§ **Problem**: Keep the text of the data exactly as it is and omit each picture from the copy.

§ **Recorded data**:
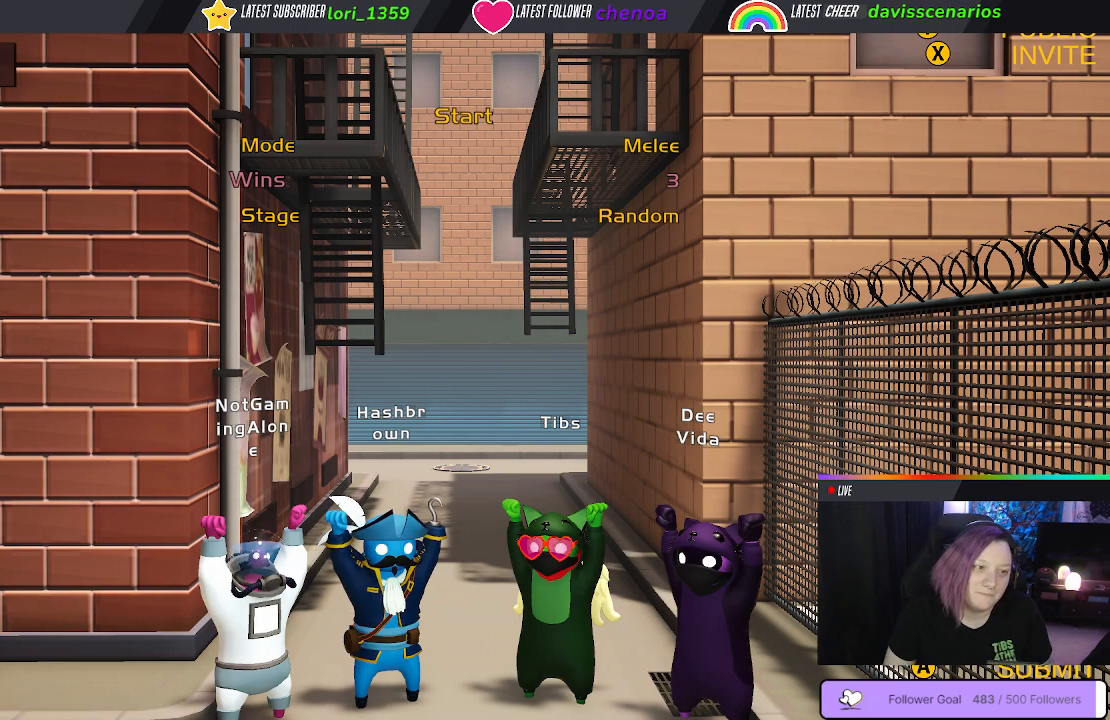
{"buttons": [], "left_stick": "center", "right_stick": "center", "events": [[83, "left_stick", "center"], [367, "left_stick", "up"], [433, "left_stick", "center"]]}
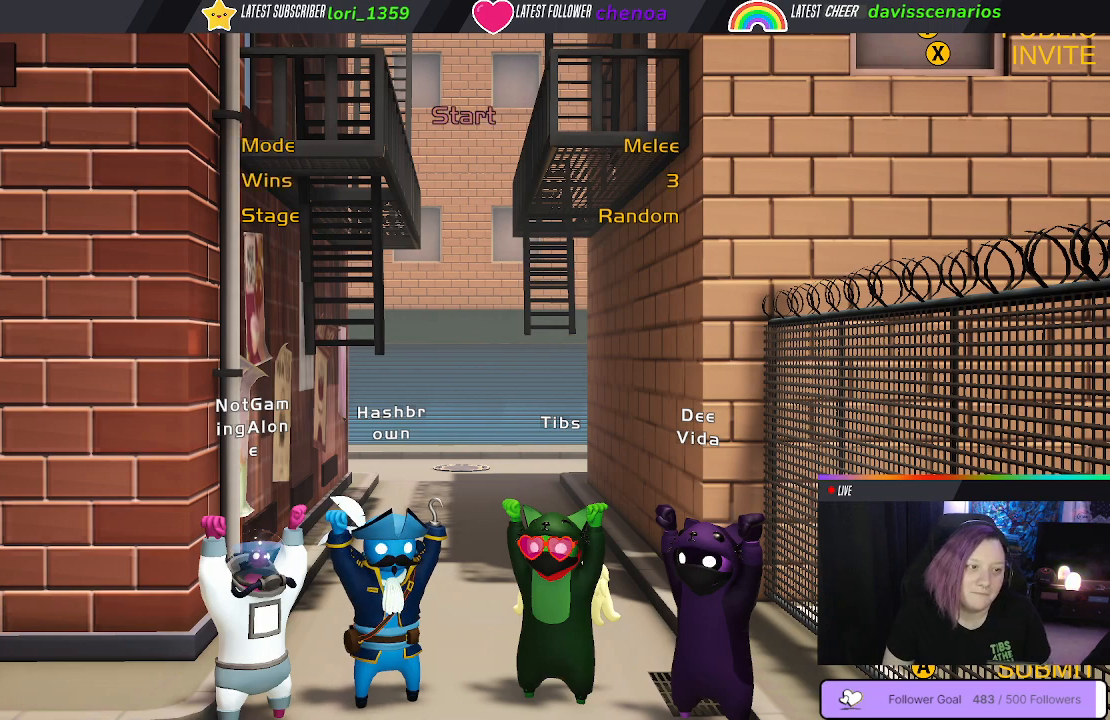
{"buttons": [], "left_stick": "center", "right_stick": "center", "events": []}
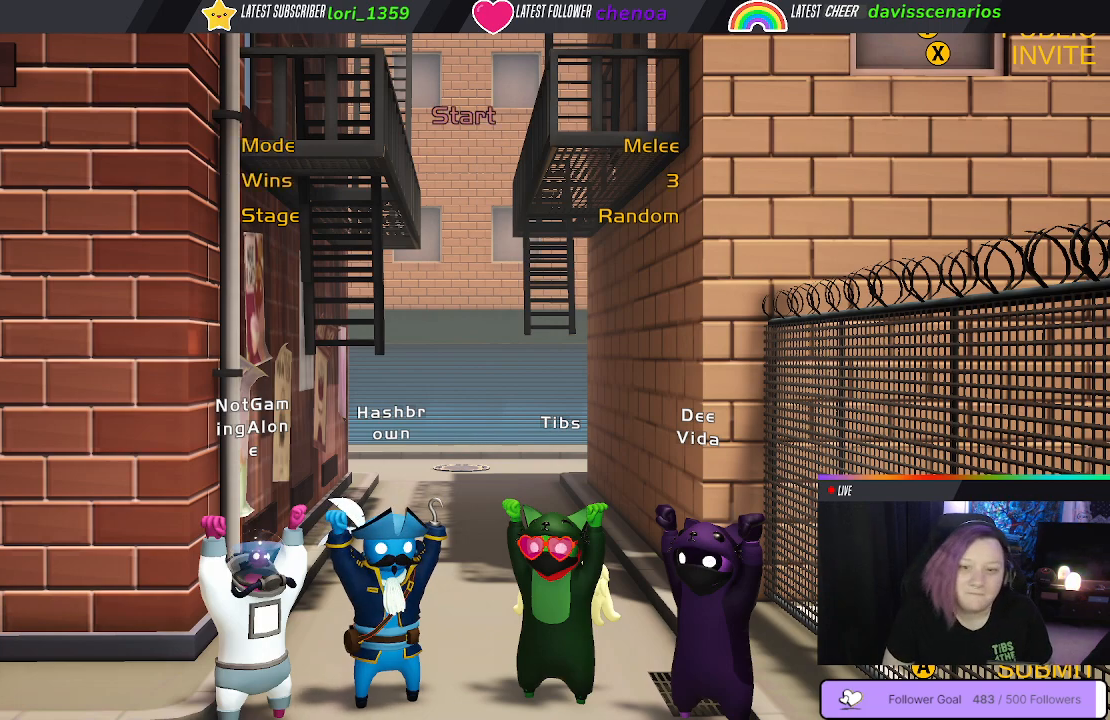
{"buttons": [], "left_stick": "center", "right_stick": "center", "events": []}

§ **Response for this exercise**:
{"buttons": [], "left_stick": "center", "right_stick": "center", "events": [[83, "left_stick", "center"], [367, "left_stick", "up"], [433, "left_stick", "center"]]}
{"buttons": [], "left_stick": "center", "right_stick": "center", "events": []}
{"buttons": [], "left_stick": "center", "right_stick": "center", "events": []}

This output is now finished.